_DATA TO PROCESS_:
Content starts

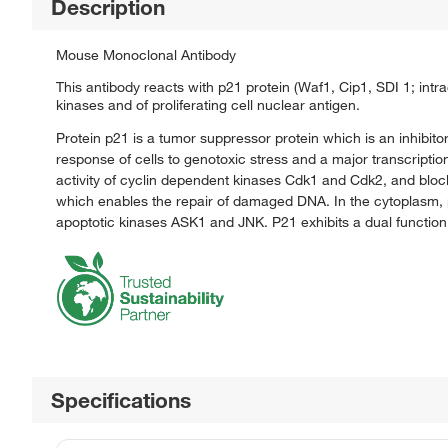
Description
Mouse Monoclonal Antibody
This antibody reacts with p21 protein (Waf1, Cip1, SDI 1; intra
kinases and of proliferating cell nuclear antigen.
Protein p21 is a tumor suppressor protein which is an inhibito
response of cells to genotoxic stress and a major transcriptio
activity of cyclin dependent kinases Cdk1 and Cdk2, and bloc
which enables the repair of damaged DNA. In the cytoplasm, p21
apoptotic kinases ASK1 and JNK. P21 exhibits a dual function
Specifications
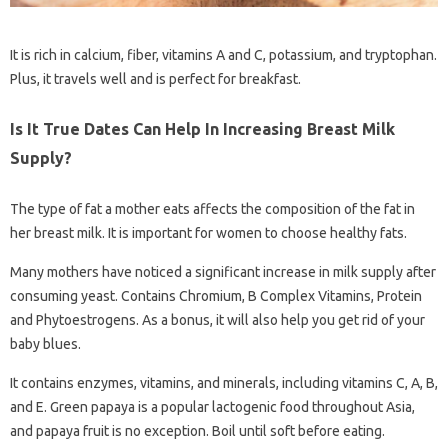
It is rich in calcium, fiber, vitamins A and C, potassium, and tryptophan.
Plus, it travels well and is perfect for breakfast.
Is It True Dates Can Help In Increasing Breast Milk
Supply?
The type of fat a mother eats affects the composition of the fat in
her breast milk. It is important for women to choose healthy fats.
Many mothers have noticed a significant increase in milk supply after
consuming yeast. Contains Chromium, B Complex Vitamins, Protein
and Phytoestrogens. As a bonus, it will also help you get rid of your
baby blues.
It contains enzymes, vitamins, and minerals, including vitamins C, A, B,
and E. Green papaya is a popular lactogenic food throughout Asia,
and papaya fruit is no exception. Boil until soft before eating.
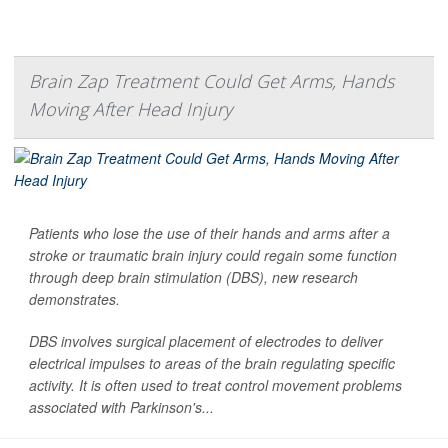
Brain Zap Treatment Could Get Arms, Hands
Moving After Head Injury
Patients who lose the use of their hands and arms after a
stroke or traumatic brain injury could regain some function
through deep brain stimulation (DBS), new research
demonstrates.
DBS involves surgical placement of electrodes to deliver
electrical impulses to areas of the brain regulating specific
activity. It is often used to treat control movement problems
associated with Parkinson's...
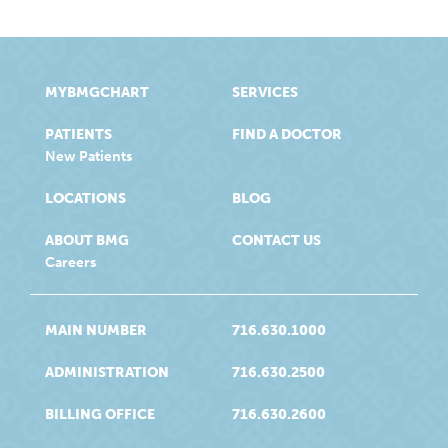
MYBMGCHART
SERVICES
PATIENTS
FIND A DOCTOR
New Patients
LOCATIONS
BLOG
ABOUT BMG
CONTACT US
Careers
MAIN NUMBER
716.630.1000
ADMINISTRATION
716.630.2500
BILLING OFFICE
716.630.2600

Content ends
Content starts

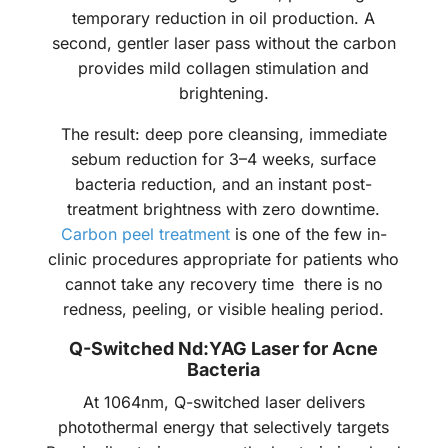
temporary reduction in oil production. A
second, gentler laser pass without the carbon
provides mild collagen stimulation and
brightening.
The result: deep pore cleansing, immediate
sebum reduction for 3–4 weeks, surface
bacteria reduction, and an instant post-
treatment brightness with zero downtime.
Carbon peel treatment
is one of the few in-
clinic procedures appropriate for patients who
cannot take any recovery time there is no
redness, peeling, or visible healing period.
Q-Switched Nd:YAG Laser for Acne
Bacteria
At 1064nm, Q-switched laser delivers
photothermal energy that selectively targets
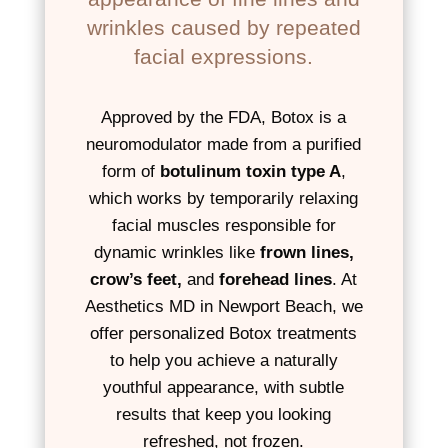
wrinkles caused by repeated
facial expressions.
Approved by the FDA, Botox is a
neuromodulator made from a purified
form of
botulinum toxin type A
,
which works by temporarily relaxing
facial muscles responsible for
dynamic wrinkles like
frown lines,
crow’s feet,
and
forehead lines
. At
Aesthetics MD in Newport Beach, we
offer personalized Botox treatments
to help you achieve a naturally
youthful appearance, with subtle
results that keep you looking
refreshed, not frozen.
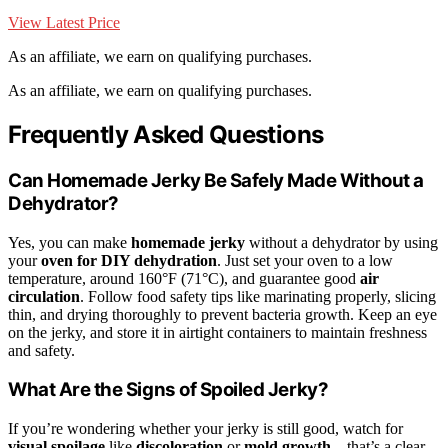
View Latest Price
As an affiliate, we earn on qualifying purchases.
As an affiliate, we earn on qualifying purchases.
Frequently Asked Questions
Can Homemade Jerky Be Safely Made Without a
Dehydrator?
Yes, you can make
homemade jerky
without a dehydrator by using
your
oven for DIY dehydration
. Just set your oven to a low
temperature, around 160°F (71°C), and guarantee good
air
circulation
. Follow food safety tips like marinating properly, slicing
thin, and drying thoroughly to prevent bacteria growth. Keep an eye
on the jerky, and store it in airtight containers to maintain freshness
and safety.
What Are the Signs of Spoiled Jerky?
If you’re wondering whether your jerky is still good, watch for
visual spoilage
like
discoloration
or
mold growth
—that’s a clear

Content ends

_TO DO_:
Only the lines between the one with "This antibody reacts" and the one with "electrical impulses to", those two included, get copied from the material above. Keep it exact and free of pictures.

_REPLY_:
This antibody reacts with p21 protein (Waf1, Cip1, SDI 1; intra
kinases and of proliferating cell nuclear antigen.
Protein p21 is a tumor suppressor protein which is an inhibito
response of cells to genotoxic stress and a major transcriptio
activity of cyclin dependent kinases Cdk1 and Cdk2, and bloc
which enables the repair of damaged DNA. In the cytoplasm, p21
apoptotic kinases ASK1 and JNK. P21 exhibits a dual function
Specifications
It is rich in calcium, fiber, vitamins A and C, potassium, and tryptophan.
Plus, it travels well and is perfect for breakfast.
Is It True Dates Can Help In Increasing Breast Milk
Supply?
The type of fat a mother eats affects the composition of the fat in
her breast milk. It is important for women to choose healthy fats.
Many mothers have noticed a significant increase in milk supply after
consuming yeast. Contains Chromium, B Complex Vitamins, Protein
and Phytoestrogens. As a bonus, it will also help you get rid of your
baby blues.
It contains enzymes, vitamins, and minerals, including vitamins C, A, B,
and E. Green papaya is a popular lactogenic food throughout Asia,
and papaya fruit is no exception. Boil until soft before eating.
Brain Zap Treatment Could Get Arms, Hands
Moving After Head Injury
Patients who lose the use of their hands and arms after a
stroke or traumatic brain injury could regain some function
through deep brain stimulation (DBS), new research
demonstrates.
DBS involves surgical placement of electrodes to deliver
electrical impulses to areas of the brain regulating specific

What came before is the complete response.